Description:

The industrial water treatment softening water equipment is an ion exchange softener that removes hardness ions like calcium and magnesium from water using ion exchange resins. This equipment is effective in reducing water hardness, preventing scale formation in equipment and pipes, extending equipment service life, and improving operating efficiency. It comes integrated with an automated control system for easy and efficient operation.

Working Principle:

The softening water equipment functions by softening water through an ion exchange process. The hard water is passed through a filter that is filled with cation exchange resin. The calcium and magnesium ions in the water are exchanged with sodium ions on the resin, reducing the concentration of calcium and magnesium ions and achieving a softening effect.
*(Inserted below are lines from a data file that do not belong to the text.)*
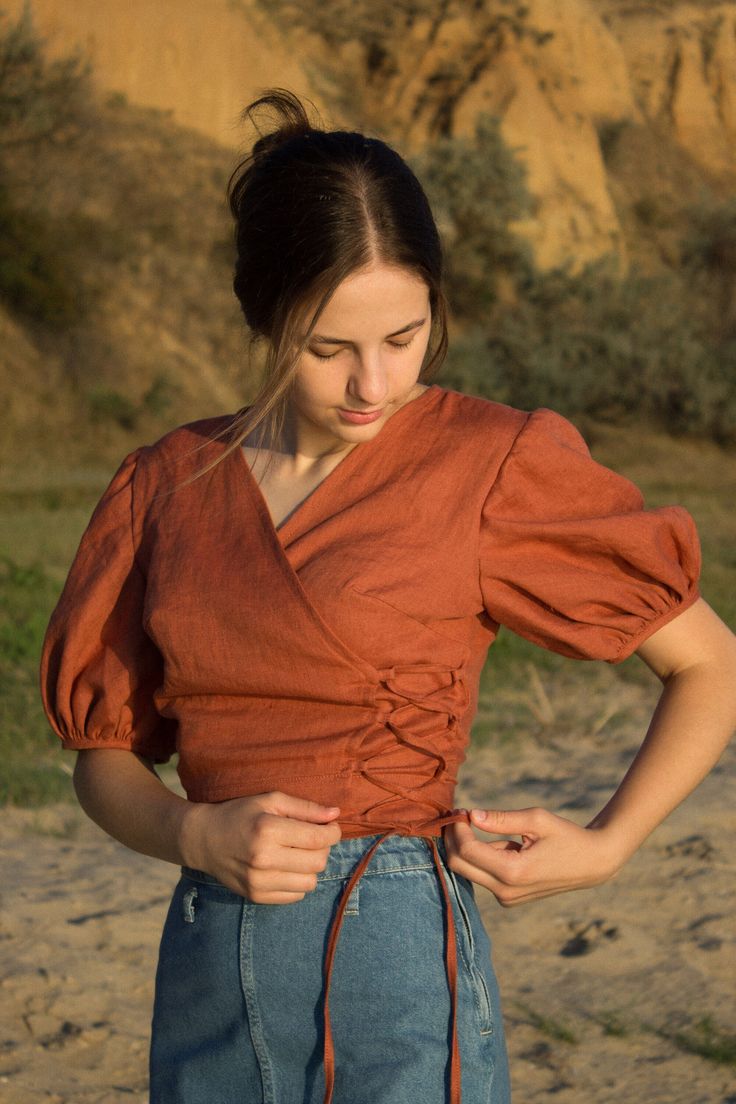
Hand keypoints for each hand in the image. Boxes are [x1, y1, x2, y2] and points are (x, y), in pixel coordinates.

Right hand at [180, 790, 341, 903]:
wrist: (204, 840)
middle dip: (323, 849)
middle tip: (313, 839)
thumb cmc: (240, 814)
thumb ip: (305, 807)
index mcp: (268, 830)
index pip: (318, 839)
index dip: (332, 833)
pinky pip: (295, 896)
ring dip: (311, 868)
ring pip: (310, 883)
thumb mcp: (270, 800)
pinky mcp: (256, 896)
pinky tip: (286, 867)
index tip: (331, 827)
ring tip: (299, 854)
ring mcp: (259, 882)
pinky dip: (297, 882)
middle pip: (318, 862)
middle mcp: (264, 859)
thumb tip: (335, 814)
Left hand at [444, 807, 624, 907]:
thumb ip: (501, 819)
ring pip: (468, 872)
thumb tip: (471, 815)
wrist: (591, 864)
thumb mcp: (536, 820)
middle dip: (452, 839)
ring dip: (467, 847)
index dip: (457, 828)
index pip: (466, 851)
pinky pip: (483, 876)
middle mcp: (505, 891)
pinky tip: (503, 844)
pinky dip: (482, 857)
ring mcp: (507, 898)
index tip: (461, 810)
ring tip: (484, 824)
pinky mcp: (509, 899)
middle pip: (458, 866)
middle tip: (459, 816)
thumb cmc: (566, 836)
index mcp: (513, 871)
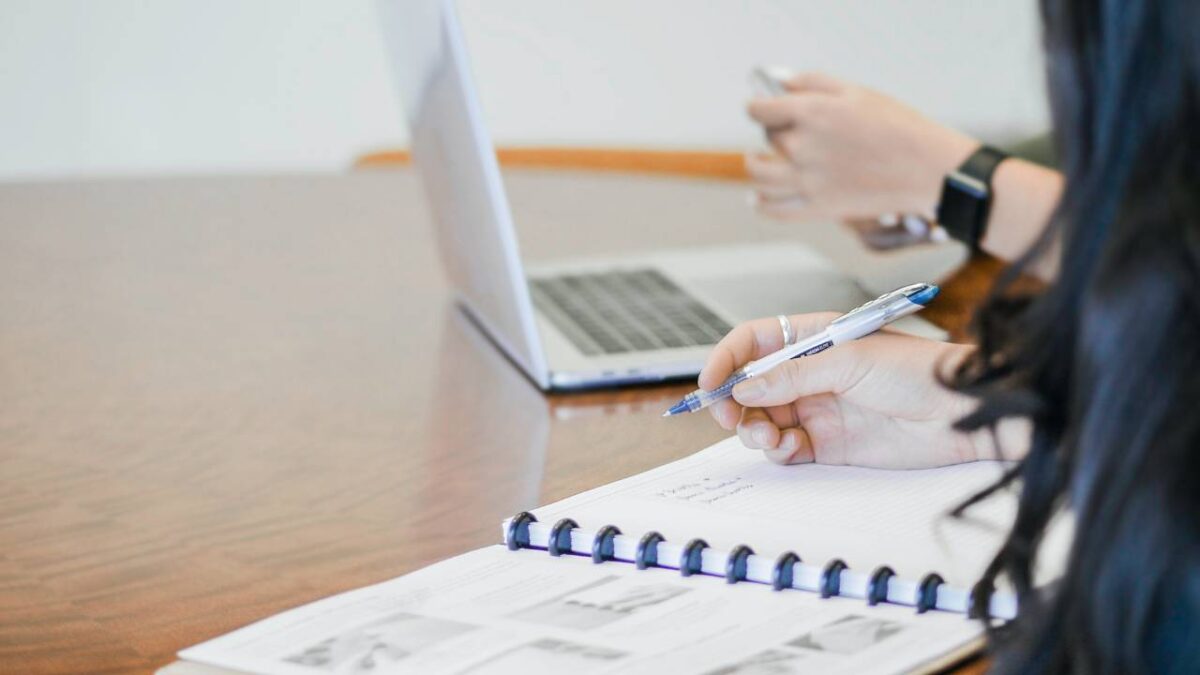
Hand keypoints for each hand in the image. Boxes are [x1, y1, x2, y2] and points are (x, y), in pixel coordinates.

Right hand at [699, 313, 1001, 468]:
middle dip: (733, 402)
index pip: (754, 342)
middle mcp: (810, 373)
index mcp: (813, 338)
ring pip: (763, 420)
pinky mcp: (829, 444)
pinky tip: (788, 448)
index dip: (727, 360)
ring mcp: (818, 409)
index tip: (709, 383)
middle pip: (750, 386)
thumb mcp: (849, 361)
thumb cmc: (919, 371)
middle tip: (730, 418)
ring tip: (766, 436)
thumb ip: (792, 376)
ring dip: (753, 429)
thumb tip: (744, 388)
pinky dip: (777, 450)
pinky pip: (786, 448)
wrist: (963, 414)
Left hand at [745, 72, 977, 221]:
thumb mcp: (855, 91)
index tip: (760, 106)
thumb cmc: (896, 125)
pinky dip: (761, 204)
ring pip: (760, 176)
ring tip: (757, 160)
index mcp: (810, 113)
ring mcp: (807, 180)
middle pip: (768, 138)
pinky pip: (775, 210)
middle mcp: (802, 147)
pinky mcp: (817, 208)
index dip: (757, 105)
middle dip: (773, 130)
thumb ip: (811, 83)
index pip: (760, 109)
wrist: (926, 168)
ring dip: (755, 166)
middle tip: (787, 128)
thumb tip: (779, 83)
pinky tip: (758, 198)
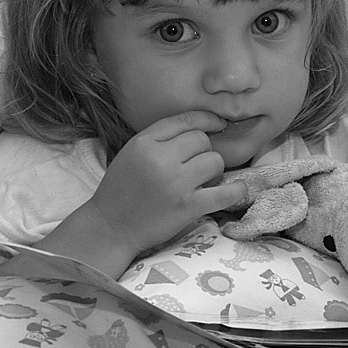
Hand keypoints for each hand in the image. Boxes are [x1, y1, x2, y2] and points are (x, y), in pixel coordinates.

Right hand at [90, 110, 247, 262]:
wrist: (110, 228)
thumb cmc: (122, 190)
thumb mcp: (132, 153)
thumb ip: (160, 138)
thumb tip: (200, 126)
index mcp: (144, 142)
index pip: (185, 120)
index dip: (207, 120)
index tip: (218, 124)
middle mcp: (160, 159)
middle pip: (202, 140)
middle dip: (203, 151)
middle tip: (193, 168)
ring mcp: (175, 183)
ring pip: (214, 161)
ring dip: (213, 171)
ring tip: (200, 182)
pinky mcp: (188, 207)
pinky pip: (224, 193)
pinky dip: (236, 191)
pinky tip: (237, 189)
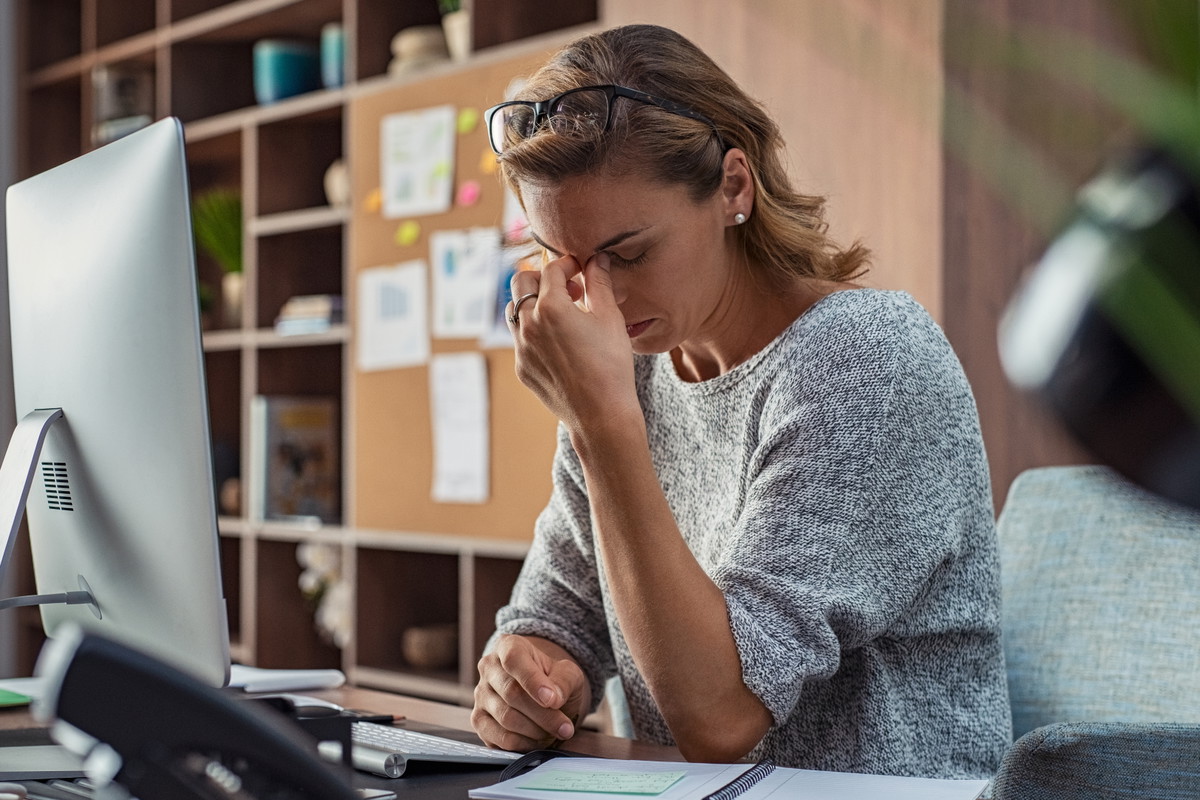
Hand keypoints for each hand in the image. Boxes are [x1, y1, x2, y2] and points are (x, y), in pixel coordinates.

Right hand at [471, 634, 588, 751]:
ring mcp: (481, 695)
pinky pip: (499, 738)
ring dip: (536, 731)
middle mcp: (488, 668)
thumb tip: (553, 698)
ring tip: (555, 732)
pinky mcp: (479, 721)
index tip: (552, 701)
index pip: (514, 660)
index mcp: (508, 646)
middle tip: (565, 727)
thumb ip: (563, 681)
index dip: (533, 682)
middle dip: (543, 715)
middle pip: (512, 693)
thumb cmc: (554, 679)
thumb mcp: (568, 673)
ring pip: (506, 718)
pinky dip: (523, 744)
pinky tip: (538, 740)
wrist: (543, 693)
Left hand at [508, 253, 640, 433]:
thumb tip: (597, 258)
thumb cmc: (611, 365)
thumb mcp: (610, 318)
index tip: (581, 270)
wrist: (601, 415)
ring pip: (514, 310)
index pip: (551, 269)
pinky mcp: (522, 367)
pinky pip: (520, 339)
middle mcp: (529, 324)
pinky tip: (560, 342)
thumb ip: (600, 283)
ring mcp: (521, 348)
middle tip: (568, 288)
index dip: (567, 264)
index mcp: (551, 307)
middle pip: (520, 282)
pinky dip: (534, 330)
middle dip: (542, 277)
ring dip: (533, 303)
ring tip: (561, 313)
The resin is regenerated by flushing with brine, which restores the resin to its exchange capacity and continues water treatment cycle.

The working steps involved in the process are exchange, backwash, salt absorption, slow flush, and fast flush.

Features:

The product has the following features:

• Efficient hardness removal: the product can quickly and effectively remove hardness ions in water to ensure water quality.
• Flexible application: the product can be customized according to different water sources and treatment requirements, and can be expanded and configured to meet a variety of industrial applications.
• Automation control: the product is equipped with an advanced automation control system to achieve timed operation and automatic regeneration.
• User-friendly interface: the product has a simple and easy-to-understand operation interface, making it convenient for users to conduct daily monitoring and management.
• Improve production efficiency: the product can improve heat exchange efficiency in the production process and reduce energy consumption.

Function:

The product has the following functions:

• Remove calcium and magnesium ions in water to reduce water hardness.
• Prevent scaling inside the equipment to protect boilers, cooling towers and other facilities.
• Improve water utilization efficiency and reduce energy consumption.
• Provide real-time water quality monitoring to ensure that water quality meets international standards.

Technical Parameters:

Various factors can affect the regeneration process of resin, including the influent salt content, temperature, regeneration agent purity, regeneration liquid flow rate, regeneration liquid concentration, regeneration agent dosage, resin layer height, and filtration rate.

The salt content of the influent solution can impact the regeneration process of resin. Resin can become saturated with salt, leading to poor performance. It is crucial to have an appropriate salt content for optimum resin regeneration.

Temperature can also impact the regeneration process. Higher temperatures generally enhance the regeneration process, while lower temperatures can slow it down, or at worst, lead to ineffective regeneration.

The purity of the regeneration agent plays an essential role in the process as impurities can contaminate the resin, leading to poor performance and reduced effectiveness. It is critical to use regeneration agents that are of excellent quality and free from impurities.

The regeneration liquid flow rate and concentration can significantly impact the regeneration process. Appropriate flow rates and concentrations are necessary for efficient regeneration. The recommended flow rate for regeneration liquid is between 0.25 and 0.9gpm/ft3 or downstream flow rate of 4~6m/h while countercurrent regeneration should be between 2 and 3m/h, with salt liquid concentration at about 10%.

The regeneration agent dosage is another vital factor that needs to be considered during the regeneration process. The recommended dosage for salt regeneration is 120~240g/l salt regeneration one liter of resin for optimum effectiveness.

The resin layer height and filtration rate can also affect the regeneration process. Resin layer height should be greater than 30ft (762mm), and the recommended filtration rate for small devices can be appropriately increased to between 20 and 30m/h.

Applications:

The use of water is vital in many industries, where it serves varied purposes, depending on the specific industry. Here are some examples of how industries use water for their production processes:

Chemical Industry:

Water is used in various chemical reactions in the chemical industry to ensure that the reaction processes remain stable. The quality of water used for chemical reactions is critical since the presence of impurities can affect the reaction's outcome. Therefore, water treatment is necessary to ensure that the water being used in chemical reactions meets the required quality standards.

Food and Beverage Industry:

In the food and beverage industry, water is used in various ways, including as an ingredient in food production and as a cleaning agent. It is, therefore, essential to treat the water used in food production to meet the safety requirements. Proper treatment of production water helps to ensure that the water quality meets food safety standards.

Pharmaceutical Industry:

The pharmaceutical industry requires high-quality water sources to ensure the hygiene and safety of drug production. Water that is not treated for impurities can result in contaminated products. Therefore, the pharmaceutical industry must use treated water that meets high-quality standards.

Electronics Industry:

Ultrapure water is necessary in the electronics industry for pretreatment to minimize the effect of pollutants on the production process. Impurities in water can negatively impact the performance of electronic devices. Thus, the electronics industry needs to treat water to the quality standards required for their production processes.

Power Generation Industry:

The power generation industry requires softened water to prevent scaling from affecting heat exchange equipment. The production of scale in the equipment can significantly reduce its efficiency, leading to high operational costs. Therefore, the industry uses water softening techniques for boiler feedwater to prevent scaling, ensuring optimal performance of heat exchange equipment.